The glory of God is given freely away

OK, this sermon outline is great, but listening to the audio there is a point where God is presented as the most selfish being in the universe and humility is made to sound like an exclusively creaturely virtue.

If that’s what “to His glory” means, then it is emphatically false to say that God does anything to his own glory.  In fact, theism 101 dictates that we deny that God is even capable of gaining glory.  As it is written:

God hath all life, glory, goodness, blessedness, in and of himself; and is alone in and unto himself all-sufficient, not standing in need of any creatures which he hath made, nor deriving any glory from them, but only manifesting his own glory in, by, unto, and upon them (WCF ch 2).

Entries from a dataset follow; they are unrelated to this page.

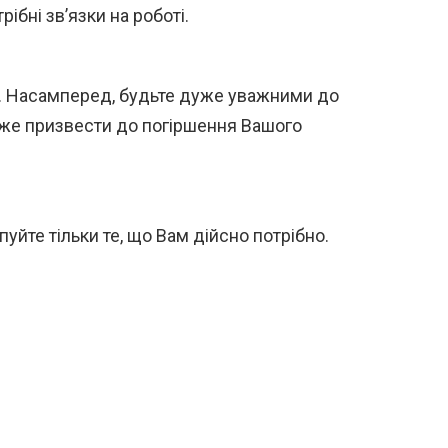
бні зв’язки на роботі.
у». Насамперед, будьте дуже уважними до
оже призвести до погіршення Вашого
уйте тільки те, що Вам дійсно потрібно.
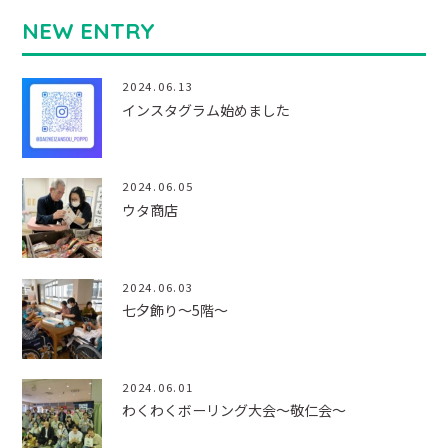
NEW ENTRY
2024.06.13
インスタグラム始めました
2024.06.05
ウタ商店
2024.06.03
七夕飾り～5階～
2024.06.01
わくわくボーリング大会～敬仁会～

We “glorify God,” the same way the crowds “justified God” (Luke 7.29).  They justified God by acknowledging He was in the right, and we glorify God by acknowledging that our glory comes from Him as the origin and giver.

Are we supposed to seek our own glory?  Yes, we are to seek it as a graciously-given gift which the giving God bestows on all who trust in Him.  Jesus himself said it: “If I glorify myself, my glory is nothing. It is my Father who glorifies me” (John 8.54).  And he rebuked the Pharisees:

I do not receive glory from people.  But I know that you do not have the love of God within you.  I have come in my Father’s name, and you do not receive me. If another comes in his own name, you will receive him.  How can you believe, when you receive glory from one another and do not seek the glory that comes from the only God? (John 5.41-44)

It was Satan in the Garden who told Adam and Even that glory was a zero-sum game and that God was seeking or maintaining it at their expense.  When they believed in God the grabber of glory–the false god, I mean–they became like that idol, grasping for their own glory.

Jesus reveals true deity.  God’s character is a model for humility, not self-glory.

(Yes, God is and does represent himself as the greatest king.  But that’s the point, even important rulers can be humble in their office without denying their office.)